All broadcasters regard live events as being of extraordinary importance, with previously very high risk of failure. Coverage of the Queen’s funeral and the security associated with the event ruled out the use of live traditional vans and satellite trucks, yet for broadcaster France Télévisions, failure was avoided by using dedicated remote production systems running over the Starlink satellite broadband network.
With wireless communications a necessity, the combination of the TVU One solution from TVU Networks with SpaceX’s satellite connectivity service was deemed vital as the large gatherings of people completely saturate traditional cellular networks, which can lead to dropped calls and unusable live shots, and a battle for bandwidth between broadcasters.
The ability of TVU One to aggregate multiple separate signals into a single redundant stream was said to have freed France Télévisions users from cellular saturation and, said TVU, put an end to instability, the main cause of signal degradation in many live news situations.

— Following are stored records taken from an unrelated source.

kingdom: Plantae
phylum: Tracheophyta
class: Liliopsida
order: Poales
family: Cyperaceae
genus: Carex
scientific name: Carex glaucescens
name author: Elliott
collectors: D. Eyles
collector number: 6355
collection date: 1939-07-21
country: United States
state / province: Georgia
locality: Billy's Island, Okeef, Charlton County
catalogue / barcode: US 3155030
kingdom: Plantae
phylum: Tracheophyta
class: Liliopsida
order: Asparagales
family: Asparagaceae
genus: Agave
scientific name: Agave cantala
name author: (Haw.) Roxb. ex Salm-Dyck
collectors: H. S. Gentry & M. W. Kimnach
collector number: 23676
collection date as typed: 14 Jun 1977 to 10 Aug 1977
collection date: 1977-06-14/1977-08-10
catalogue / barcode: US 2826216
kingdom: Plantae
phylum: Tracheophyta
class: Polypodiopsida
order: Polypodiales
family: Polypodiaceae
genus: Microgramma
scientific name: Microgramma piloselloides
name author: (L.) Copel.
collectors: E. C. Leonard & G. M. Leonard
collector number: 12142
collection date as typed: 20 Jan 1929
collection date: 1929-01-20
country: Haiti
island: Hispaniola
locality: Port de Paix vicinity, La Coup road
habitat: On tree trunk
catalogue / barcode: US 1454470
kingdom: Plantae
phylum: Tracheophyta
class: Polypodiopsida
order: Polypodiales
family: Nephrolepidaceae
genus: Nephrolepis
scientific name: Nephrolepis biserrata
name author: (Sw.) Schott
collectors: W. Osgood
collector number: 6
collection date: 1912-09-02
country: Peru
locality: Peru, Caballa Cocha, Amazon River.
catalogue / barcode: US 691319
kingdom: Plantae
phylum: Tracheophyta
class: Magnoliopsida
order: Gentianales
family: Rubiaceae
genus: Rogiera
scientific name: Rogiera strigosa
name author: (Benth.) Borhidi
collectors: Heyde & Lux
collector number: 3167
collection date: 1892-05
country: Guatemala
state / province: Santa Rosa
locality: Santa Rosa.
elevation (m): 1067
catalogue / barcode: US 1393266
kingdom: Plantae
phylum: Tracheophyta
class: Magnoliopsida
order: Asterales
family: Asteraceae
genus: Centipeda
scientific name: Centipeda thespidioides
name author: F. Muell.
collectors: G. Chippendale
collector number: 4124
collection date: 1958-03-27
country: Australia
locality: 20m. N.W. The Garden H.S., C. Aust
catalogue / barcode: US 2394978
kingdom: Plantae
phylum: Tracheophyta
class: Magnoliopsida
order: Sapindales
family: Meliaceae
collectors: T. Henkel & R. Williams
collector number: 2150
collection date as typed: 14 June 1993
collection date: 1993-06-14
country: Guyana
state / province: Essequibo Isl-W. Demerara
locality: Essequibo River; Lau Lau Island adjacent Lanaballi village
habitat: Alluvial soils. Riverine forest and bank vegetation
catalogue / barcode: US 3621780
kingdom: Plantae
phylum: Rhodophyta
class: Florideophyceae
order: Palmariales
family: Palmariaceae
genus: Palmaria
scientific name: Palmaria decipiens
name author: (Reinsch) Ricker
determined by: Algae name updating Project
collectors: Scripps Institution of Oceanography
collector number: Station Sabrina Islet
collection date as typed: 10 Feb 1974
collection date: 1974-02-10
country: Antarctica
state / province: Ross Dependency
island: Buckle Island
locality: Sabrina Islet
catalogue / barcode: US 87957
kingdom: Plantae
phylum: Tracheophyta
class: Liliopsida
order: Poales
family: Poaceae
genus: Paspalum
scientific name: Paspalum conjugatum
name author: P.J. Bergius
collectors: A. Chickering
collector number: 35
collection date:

Through its partner Magic Hour, TVU provided transmission packs allowing the routing of signals via Starlink as well as reception servers to increase the traffic needs of the France Télévisions news control room on the day of the funeral. France Télévisions was able to have continuous live broadcasts, control its production costs and cover the event from all editorially relevant locations.
“The TVU Networks/Starlink configuration has brought us to the crossroads of technology and history, creating the certainty of being able to serve our audience without fail and focus on the storytelling,” said Romuald Rat, news production director at France Télévisions. “It is impossible not to be very proud of what we accomplished.”